8 - Canonical Correlation Analysis

4 minute read

In often cases, we want to know the relations between two data about one individual. For instance, we want to know how the image data is related with the word captions of the image. Or we can think about how one’s exercises data related to one’s health data. We can put this pair data as

\[p_i = {x_i, y_i}\]

where \(x_i\) is a \(d_x\) dimensional vector and \(y_i\) is a \(d_y\) dimensional vector.

— Task list —
(a) Can you write out, word for word, everything in the canonical correlation analysis text from "8 - Canonical" down to "a \(d_y\) dimensional vector."?
(b) Can you pick up the canonical correlation analysis text after its last sentence and keep it going?
The material that comes next is separate from the canonical correlation analysis text.

— Collected data —

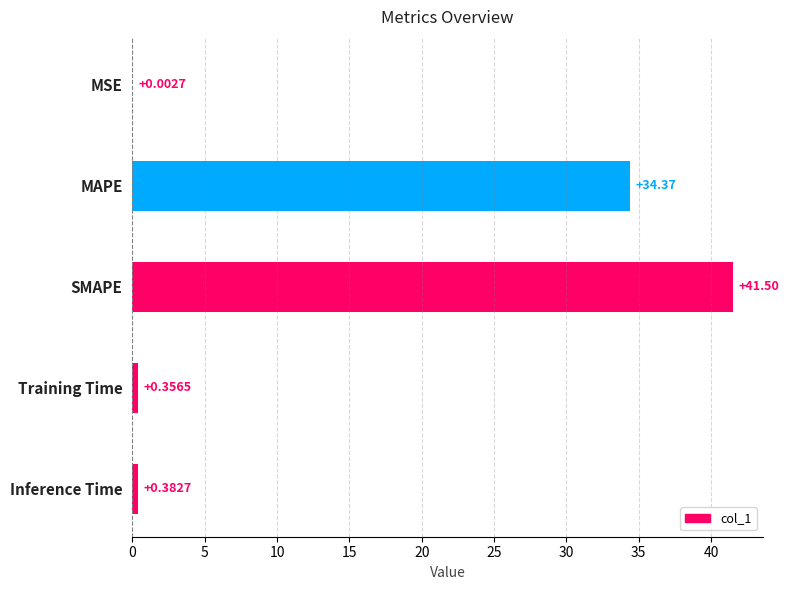

Which has a higher value, MSE or MAPE?

MAPE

— Exercise answers —
(a)
8 - Canonical Correlation Analysis

4 minute read

In often cases, we want to know the relations between two data about one individual. For instance, we want to know how the image data is related with the word captions of the image. Or we can think about how one’s exercises data related to one’s health data. We can put this pair data as

\[p_i = {x_i, y_i}\]

where \(x_i\) is a \(d_x\) dimensional vector and \(y_i\) is a \(d_y\) dimensional vector.

(b)
Canonical Correlation Analysis finds the linear projections of \(x\), a stack of \(x_i\), and \(y\), a stack of \(y_i\), that maximizes correlations between two projected variables. That is, if we projects \(x\) into \(u\) space, and \(y\) in to \(v\) space, we are to maximize

\[\rho = Corr(u^T x, v^Ty)\]

which is canonical correlation. In other words, we find a \((u^Tx_i, v^Ty_i)\), a canonical variate pair, which is the direction that accounts for much of the covariance between the two sets of variables. It is similar to PCA in a sense that PCA looks for the direction that accounts for much of variance in the data set.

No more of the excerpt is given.